By using a direct puncture technique of the occluded CFA, we enabled EVAR for an AAA with unilateral iliac access occlusion extending to the SFA/PFA. The aorto-uni-iliac system, a possible option in a case with hostile iliac access, could compromise the arterial flow of the right hypogastric artery, which is an important collateral source of the right limb, leading to critical ischemia of the limb.

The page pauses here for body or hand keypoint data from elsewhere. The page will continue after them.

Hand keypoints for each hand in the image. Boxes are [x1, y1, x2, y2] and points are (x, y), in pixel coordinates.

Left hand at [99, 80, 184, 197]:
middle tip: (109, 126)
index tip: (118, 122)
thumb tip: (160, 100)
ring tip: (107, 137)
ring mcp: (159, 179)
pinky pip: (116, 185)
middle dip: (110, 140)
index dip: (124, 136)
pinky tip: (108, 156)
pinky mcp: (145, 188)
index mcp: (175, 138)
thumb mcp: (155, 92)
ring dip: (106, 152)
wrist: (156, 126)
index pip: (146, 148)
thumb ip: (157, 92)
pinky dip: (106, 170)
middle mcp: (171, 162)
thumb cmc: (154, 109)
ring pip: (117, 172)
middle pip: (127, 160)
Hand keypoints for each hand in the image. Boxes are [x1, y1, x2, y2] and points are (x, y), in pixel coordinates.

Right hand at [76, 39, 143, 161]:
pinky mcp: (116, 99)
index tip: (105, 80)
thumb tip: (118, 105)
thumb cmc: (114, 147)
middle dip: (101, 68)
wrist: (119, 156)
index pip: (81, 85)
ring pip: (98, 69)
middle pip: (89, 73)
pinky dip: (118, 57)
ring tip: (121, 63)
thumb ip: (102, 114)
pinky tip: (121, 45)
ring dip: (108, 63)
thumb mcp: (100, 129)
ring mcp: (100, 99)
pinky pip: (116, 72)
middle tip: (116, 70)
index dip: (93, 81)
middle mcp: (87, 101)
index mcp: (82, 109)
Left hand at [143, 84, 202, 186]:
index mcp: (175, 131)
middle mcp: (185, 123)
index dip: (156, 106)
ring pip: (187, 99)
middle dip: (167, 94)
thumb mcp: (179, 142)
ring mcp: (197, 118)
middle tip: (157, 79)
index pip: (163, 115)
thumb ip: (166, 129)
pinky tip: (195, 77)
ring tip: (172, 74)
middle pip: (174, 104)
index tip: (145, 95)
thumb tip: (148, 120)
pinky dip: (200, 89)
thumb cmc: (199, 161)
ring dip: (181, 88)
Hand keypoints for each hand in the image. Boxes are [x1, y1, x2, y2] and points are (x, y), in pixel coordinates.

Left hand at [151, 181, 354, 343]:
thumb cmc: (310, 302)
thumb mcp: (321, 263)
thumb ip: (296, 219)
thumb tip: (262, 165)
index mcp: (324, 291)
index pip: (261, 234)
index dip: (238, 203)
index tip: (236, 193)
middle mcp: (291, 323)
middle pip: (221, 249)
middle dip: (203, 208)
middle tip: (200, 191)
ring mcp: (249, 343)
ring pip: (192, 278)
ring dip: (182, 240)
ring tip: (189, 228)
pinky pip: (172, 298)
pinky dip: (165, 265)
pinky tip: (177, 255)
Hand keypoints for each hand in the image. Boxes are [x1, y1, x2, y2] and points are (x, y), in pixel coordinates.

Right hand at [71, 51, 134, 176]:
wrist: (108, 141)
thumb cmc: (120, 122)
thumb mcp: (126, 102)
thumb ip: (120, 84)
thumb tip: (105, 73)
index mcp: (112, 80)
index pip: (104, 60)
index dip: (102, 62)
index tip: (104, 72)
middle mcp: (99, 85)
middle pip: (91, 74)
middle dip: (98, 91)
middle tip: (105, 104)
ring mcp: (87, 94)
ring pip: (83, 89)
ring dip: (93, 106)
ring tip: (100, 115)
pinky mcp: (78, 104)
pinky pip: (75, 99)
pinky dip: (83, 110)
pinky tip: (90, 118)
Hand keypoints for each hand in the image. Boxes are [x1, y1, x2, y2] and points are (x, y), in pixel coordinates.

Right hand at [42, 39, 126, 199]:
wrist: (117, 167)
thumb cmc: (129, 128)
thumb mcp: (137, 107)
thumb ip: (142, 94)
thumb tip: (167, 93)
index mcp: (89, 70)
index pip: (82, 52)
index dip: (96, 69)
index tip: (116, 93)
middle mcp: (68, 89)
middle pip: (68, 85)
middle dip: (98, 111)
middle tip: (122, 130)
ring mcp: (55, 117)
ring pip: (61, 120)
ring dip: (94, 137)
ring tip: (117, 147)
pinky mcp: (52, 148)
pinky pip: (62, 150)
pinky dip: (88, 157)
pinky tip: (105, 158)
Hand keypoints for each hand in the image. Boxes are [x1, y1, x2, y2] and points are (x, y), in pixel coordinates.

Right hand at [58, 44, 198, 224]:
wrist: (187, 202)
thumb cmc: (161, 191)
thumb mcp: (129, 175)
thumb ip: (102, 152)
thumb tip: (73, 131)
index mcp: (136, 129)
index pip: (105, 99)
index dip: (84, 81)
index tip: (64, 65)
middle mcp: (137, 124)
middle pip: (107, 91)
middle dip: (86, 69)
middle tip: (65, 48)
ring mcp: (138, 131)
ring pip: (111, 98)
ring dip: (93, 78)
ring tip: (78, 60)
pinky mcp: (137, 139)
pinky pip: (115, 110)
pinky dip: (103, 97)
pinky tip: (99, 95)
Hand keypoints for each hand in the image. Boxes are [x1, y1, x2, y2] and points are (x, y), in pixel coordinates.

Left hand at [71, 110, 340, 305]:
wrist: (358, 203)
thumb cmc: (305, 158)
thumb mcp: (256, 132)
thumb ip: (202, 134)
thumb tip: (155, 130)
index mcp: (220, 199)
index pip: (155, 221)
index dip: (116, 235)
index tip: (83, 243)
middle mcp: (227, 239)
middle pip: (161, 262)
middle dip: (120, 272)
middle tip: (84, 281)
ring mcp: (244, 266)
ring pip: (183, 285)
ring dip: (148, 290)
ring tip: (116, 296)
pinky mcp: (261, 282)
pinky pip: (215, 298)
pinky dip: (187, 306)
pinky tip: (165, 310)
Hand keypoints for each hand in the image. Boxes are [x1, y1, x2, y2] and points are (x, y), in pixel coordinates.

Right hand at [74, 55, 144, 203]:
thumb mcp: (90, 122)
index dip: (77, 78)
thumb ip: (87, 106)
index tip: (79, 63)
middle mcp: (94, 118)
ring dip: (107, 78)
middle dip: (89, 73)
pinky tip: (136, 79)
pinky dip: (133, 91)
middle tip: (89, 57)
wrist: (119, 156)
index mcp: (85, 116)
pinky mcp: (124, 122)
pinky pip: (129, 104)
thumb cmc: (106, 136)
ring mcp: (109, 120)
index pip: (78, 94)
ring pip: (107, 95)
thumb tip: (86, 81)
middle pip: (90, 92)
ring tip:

To introduce the endograft via an occluded access involving the CFA, the authors previously reported a technique where an angioplasty balloon was advanced distally to the occluded CFA via the occluded iliac artery from the contralateral CFA (Ichihashi et al. 2020). The balloon was then punctured under fluoroscopy consequently establishing a through and through wire between the bilateral CFAs. The technique, however, cannot be applied if the balloon cannot be delivered in an antegrade fashion via the occluded iliac artery down to the groin. In the present case, a proximal cap of the EIA occlusion was extremely hard. Using a guidewire with a high tip load can risk perforating the vessel. Direct puncture of the occluded CFA could be an effective alternative measure to deal with this situation. Kawasaki et al. reported on the efficacy of puncturing occluded vessels for peripheral vascular interventions (Kawasaki et al. 2021). While ultrasound guidance was used in the present case for the vessel puncture, the puncture can be performed under fluoroscopy in a case of heavily calcified wall (Kawasaki et al. 2021).

Conclusions

AAA with access vessel occlusions involving the CFA was successfully managed with the direct puncture technique of the occluded CFA. The technique is simple, safe, and can broaden the indication of EVAR for AAA to include cases with hostile access.